TASK STATEMENT: Render everything from the line containing "locality: Nouvelle Calédonie." down to the end of the data as a two-column CSV with the headers field and value. Give one row per line, put each entry in its own quoted field, and turn any line breaks into spaces.

RECORDS SUPPLIED:
____

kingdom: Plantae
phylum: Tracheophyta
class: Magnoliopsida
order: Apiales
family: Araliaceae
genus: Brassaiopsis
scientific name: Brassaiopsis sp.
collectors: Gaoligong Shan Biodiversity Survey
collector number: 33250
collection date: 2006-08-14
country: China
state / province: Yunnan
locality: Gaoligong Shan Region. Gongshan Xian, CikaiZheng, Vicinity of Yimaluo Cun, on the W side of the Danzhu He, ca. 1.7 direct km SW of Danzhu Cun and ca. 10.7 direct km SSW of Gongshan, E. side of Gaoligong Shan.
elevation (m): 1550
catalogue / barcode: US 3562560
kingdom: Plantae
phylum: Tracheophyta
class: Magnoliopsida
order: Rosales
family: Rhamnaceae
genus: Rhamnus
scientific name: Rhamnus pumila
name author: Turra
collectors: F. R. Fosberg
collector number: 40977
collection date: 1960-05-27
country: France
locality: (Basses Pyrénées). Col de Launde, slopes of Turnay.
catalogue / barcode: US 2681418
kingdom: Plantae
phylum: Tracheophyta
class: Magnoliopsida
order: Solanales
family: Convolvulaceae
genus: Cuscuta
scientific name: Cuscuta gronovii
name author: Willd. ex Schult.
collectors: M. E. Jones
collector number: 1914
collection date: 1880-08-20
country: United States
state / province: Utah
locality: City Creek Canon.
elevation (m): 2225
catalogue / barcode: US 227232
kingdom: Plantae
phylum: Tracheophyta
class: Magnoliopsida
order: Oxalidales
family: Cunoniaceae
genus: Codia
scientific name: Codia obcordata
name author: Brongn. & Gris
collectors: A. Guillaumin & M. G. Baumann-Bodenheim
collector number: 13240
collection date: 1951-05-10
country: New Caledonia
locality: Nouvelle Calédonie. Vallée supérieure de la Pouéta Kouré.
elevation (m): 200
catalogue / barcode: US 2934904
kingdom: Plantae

____

EXERCISE OUTPUT:
field,value
"locality:","Nouvelle Calédonie. Vallée supérieure de la Pouéta Kouré."
"elevation (m):","200"
"catalogue / barcode:","US 2934904"
"kingdom:","Plantae"